Easter Eggs

The Easter Eggs in OMORI are never decorative.
They serve to gradually reveal Sunny’s traumas and prepare the player for the different endings of the game.

Something

Something appears in different forms throughout the game. It represents the trauma linked to Mari’s death and the guilt that Sunny tries to suppress. Its presence grows as the player gets closer to the truth, a reminder that the past cannot be erased.

The knife and the hands

The knife and the hands appear regularly in OMORI, often in violent or oppressive contexts. They symbolize guilt, self-punishment and Sunny’s inability to escape his past actions.

WHITESPACE ITEMS

Mirrors and reflections

Mirrors and reflections often show altered versions of Sunny or Omori. They confront the player with the duality between Headspace and Faraway, and remind us that Sunny cannot hide behind Omori forever.

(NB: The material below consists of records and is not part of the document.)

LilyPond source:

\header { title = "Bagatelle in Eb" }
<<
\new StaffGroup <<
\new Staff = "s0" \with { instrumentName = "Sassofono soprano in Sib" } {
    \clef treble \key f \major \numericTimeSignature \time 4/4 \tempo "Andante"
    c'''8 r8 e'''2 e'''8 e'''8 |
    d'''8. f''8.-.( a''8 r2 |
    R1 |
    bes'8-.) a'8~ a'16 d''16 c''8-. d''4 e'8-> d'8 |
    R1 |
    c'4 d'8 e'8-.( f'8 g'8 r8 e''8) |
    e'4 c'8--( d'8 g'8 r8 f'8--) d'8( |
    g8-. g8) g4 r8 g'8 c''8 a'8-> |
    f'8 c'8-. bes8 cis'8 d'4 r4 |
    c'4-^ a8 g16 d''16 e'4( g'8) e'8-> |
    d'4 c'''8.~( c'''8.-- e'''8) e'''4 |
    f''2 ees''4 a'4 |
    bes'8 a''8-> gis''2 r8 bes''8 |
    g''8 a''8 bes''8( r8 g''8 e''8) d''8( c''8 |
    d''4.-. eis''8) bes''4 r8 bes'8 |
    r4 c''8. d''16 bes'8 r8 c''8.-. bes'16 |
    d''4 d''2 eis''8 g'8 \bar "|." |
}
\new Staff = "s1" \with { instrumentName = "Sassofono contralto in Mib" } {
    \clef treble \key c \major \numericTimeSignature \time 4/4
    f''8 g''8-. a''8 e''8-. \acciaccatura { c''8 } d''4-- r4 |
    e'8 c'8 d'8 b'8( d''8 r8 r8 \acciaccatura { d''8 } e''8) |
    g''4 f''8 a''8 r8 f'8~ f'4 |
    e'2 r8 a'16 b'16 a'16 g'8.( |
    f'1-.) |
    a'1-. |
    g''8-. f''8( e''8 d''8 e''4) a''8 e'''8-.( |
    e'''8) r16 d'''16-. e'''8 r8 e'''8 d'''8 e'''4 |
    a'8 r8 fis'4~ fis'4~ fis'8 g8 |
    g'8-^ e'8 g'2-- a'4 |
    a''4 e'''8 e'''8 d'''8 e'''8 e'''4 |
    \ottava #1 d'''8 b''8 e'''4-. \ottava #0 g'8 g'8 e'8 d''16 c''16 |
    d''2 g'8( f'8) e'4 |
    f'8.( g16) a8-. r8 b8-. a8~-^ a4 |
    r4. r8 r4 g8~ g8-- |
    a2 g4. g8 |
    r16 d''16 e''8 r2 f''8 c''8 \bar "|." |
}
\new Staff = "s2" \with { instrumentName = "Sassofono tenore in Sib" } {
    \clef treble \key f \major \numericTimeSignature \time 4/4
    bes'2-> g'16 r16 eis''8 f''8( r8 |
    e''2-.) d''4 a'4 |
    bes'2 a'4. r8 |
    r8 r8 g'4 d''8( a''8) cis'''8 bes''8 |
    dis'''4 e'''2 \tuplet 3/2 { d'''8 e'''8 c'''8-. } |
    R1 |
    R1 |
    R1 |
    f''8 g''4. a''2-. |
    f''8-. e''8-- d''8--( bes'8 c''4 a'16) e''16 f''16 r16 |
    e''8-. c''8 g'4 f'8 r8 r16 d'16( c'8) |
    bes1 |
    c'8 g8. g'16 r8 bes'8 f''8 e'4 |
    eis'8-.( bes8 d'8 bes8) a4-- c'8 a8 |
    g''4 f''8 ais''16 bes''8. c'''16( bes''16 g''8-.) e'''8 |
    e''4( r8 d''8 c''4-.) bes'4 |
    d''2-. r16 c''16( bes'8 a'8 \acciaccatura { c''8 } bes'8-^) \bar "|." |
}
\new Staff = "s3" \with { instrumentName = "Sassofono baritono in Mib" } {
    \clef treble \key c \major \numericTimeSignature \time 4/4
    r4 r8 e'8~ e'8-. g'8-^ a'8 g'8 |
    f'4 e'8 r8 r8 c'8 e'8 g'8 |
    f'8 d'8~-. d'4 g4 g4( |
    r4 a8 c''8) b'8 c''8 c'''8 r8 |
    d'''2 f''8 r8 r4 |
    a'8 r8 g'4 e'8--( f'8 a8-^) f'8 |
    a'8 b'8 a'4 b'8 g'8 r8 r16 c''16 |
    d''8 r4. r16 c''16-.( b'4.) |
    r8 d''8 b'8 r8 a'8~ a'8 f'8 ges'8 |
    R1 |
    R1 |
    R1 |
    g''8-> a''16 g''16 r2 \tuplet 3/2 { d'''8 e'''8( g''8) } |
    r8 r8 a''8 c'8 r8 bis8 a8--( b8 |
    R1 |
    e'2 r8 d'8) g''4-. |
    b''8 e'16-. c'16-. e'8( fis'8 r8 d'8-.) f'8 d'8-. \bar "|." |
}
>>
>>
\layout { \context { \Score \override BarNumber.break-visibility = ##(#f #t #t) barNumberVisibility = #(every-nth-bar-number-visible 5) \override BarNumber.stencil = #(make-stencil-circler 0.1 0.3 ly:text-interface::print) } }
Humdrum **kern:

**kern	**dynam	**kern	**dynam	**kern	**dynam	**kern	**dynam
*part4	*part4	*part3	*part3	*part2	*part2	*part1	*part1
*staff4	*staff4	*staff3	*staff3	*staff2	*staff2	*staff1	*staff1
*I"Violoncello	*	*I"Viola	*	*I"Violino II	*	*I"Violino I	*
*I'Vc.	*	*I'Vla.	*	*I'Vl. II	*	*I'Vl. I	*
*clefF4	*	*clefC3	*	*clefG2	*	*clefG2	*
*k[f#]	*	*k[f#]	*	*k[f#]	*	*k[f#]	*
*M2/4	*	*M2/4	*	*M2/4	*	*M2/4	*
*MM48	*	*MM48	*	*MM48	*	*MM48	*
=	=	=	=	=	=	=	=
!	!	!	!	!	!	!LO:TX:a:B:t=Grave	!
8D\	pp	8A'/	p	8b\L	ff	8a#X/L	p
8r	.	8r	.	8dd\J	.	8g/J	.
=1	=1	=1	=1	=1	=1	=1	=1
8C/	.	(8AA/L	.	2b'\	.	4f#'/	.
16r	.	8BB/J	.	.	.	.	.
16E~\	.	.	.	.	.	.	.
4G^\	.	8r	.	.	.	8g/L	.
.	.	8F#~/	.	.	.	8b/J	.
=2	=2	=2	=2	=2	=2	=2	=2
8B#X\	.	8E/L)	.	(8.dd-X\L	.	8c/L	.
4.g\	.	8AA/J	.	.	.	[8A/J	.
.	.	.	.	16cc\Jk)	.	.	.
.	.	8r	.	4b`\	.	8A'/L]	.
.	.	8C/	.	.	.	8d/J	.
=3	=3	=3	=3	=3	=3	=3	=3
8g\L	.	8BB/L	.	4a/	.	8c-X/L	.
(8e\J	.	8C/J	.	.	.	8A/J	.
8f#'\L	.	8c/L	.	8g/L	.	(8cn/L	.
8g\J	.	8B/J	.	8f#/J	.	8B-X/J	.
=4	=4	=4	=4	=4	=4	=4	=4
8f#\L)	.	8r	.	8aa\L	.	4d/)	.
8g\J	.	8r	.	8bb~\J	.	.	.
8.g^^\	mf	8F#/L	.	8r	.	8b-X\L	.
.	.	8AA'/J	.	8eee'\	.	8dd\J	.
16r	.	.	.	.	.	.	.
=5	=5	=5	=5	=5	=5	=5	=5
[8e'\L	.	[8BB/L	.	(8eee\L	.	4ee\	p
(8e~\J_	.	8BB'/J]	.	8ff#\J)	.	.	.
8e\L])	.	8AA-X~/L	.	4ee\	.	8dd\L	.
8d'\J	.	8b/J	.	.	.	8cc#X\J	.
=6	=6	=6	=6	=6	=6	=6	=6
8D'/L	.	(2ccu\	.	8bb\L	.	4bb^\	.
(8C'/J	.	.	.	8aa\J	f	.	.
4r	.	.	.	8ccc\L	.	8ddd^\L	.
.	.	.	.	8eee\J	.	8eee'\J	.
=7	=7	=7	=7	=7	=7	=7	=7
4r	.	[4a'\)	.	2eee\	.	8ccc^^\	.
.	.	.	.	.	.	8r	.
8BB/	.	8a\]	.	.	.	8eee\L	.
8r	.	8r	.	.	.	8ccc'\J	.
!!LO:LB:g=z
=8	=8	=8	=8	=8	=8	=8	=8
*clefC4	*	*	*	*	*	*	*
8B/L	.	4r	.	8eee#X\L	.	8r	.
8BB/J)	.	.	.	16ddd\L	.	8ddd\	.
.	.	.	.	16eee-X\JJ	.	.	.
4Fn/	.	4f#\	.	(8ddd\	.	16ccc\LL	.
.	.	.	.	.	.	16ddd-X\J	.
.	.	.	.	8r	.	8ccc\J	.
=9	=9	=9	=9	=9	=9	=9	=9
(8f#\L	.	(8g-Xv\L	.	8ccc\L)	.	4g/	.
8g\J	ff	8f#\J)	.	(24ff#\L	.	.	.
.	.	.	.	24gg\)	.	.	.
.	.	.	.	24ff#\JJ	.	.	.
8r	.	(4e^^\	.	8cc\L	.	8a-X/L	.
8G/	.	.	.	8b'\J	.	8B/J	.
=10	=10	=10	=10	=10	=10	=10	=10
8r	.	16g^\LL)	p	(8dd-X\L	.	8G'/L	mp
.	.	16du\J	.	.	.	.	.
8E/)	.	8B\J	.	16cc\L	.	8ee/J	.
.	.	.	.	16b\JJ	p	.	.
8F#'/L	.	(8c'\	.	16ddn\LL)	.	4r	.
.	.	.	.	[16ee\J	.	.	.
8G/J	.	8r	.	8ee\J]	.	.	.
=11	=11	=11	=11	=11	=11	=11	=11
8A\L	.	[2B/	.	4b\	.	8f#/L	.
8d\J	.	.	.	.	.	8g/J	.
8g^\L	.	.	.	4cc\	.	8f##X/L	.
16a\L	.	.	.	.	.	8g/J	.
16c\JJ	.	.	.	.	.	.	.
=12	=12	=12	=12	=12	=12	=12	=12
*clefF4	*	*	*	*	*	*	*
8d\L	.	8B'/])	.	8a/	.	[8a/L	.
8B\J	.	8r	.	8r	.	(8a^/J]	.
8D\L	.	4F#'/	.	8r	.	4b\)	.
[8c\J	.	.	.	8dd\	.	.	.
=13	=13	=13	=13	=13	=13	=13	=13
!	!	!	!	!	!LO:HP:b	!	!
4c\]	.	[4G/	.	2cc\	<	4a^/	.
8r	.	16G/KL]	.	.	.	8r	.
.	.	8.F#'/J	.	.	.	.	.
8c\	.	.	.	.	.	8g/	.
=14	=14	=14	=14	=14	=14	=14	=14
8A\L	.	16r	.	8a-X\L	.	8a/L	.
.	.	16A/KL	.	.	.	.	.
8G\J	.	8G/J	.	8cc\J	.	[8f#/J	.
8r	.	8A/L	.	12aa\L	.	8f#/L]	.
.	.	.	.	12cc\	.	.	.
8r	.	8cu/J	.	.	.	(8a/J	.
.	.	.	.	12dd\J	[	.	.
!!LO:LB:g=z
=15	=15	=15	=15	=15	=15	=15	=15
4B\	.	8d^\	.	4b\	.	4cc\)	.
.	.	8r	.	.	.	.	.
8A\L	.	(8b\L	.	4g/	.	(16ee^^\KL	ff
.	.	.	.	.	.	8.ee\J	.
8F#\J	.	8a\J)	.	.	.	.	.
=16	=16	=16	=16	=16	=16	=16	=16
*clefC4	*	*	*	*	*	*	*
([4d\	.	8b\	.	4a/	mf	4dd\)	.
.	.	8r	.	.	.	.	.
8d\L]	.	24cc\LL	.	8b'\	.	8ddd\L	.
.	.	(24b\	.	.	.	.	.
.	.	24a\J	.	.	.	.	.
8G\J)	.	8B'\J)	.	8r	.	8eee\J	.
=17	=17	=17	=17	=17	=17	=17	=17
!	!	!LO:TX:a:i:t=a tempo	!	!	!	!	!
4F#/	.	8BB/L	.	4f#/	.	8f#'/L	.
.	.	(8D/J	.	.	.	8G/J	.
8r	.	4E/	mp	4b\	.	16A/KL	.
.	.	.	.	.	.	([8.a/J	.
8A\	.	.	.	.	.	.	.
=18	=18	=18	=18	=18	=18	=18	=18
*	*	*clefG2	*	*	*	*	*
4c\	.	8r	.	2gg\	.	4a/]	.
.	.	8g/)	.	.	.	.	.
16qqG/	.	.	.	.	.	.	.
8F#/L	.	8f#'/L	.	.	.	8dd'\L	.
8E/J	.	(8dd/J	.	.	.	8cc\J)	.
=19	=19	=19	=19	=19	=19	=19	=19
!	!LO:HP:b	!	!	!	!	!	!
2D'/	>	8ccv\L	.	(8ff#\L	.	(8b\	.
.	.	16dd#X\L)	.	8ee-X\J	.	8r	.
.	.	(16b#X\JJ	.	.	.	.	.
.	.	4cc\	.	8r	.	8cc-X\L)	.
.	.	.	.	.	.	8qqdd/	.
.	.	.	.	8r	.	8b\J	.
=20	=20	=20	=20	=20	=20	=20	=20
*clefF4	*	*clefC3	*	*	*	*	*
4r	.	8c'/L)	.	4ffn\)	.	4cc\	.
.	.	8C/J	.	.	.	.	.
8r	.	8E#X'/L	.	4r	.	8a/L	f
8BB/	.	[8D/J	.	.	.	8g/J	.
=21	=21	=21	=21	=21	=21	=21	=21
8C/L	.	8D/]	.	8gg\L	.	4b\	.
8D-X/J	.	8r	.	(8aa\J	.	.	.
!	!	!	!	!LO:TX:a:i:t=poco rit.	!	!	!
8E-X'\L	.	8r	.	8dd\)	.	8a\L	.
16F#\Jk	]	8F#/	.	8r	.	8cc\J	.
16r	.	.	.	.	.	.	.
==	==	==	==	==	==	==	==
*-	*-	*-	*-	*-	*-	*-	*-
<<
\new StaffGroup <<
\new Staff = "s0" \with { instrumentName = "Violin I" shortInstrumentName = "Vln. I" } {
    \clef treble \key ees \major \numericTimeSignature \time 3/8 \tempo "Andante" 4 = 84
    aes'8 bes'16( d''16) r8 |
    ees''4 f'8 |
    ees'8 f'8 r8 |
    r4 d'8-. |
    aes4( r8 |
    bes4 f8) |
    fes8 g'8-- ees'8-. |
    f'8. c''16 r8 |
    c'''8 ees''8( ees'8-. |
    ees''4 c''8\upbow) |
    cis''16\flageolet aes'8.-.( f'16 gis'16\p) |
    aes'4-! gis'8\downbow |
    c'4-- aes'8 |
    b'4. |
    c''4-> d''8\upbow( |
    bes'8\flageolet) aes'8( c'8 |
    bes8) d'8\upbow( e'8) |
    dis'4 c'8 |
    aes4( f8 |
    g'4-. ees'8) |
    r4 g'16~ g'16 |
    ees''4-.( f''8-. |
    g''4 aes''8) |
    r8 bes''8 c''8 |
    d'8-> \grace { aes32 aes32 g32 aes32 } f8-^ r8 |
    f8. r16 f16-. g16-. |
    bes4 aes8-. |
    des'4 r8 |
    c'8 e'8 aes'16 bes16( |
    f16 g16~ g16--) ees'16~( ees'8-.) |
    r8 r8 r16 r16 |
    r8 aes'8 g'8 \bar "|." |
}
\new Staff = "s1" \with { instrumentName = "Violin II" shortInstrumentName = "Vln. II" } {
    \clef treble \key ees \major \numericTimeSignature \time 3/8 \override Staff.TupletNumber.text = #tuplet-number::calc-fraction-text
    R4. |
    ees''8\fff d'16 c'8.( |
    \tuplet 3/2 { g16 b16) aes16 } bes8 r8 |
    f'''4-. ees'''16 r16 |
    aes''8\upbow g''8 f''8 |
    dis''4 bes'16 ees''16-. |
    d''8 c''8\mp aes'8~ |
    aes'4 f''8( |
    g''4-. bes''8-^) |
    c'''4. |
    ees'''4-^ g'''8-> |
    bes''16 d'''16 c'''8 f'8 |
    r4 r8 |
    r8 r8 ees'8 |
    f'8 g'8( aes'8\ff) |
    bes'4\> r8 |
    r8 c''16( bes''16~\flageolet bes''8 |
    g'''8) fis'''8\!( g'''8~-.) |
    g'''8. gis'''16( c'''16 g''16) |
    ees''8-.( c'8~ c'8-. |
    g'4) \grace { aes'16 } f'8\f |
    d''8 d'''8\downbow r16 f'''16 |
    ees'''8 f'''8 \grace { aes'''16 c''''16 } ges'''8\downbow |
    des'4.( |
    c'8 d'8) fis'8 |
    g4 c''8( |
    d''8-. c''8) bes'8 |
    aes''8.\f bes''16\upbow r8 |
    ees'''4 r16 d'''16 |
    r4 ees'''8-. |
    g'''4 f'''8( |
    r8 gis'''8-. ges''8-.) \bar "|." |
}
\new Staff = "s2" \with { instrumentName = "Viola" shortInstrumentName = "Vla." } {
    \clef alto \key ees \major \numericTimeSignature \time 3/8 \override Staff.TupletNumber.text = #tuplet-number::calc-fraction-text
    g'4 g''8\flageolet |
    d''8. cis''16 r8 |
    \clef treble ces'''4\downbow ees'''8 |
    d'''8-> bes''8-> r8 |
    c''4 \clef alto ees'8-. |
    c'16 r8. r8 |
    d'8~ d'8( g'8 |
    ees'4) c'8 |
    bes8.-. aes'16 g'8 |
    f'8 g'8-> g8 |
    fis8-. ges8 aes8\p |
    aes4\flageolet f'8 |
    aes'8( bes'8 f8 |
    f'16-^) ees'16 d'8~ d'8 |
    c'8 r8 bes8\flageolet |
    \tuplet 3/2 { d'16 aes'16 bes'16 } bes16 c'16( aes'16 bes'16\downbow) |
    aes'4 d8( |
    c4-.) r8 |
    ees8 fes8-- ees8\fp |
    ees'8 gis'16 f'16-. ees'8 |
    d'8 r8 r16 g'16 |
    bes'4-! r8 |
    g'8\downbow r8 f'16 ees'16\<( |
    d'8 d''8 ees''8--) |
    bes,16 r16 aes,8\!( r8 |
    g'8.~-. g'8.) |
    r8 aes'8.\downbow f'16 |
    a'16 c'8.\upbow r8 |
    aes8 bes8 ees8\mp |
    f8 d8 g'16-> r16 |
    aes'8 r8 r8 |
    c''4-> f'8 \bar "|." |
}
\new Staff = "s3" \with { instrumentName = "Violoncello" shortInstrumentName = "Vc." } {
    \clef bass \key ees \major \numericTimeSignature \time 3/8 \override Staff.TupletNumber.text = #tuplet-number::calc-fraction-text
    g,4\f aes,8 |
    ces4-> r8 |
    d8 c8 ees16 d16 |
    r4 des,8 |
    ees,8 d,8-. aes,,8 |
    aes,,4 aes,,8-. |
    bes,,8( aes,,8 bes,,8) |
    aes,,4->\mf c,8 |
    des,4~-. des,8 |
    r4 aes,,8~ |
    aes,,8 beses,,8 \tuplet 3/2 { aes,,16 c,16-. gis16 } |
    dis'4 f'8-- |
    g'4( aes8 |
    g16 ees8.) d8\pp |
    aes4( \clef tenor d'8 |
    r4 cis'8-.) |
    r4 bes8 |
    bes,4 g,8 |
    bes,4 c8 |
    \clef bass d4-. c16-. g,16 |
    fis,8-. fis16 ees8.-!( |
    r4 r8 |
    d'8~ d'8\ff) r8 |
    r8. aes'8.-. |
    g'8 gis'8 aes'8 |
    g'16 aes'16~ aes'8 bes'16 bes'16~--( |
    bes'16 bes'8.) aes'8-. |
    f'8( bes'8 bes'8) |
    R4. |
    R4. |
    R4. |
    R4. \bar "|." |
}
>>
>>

Stairs, doors and empty spaces

Stairs, closed doors and empty spaces represent buried memories and inaccessible truths. Each descent or passage symbolizes an attempt to confront the past, often avoided or interrupted.

WHITE SPACE

Music and silence

Music plays a central role in OMORI. The childlike melodies of Headspace contrast sharply with the heavy silences and dissonant sounds of Faraway. Some musical themes return subtly to signal danger, a repressed memory or a closeness to the truth.

Silence itself becomes an Easter Egg: its appearance often marks a key moment when Sunny can no longer run. Together, music and silence emotionally guide the player long before the story is explicitly revealed.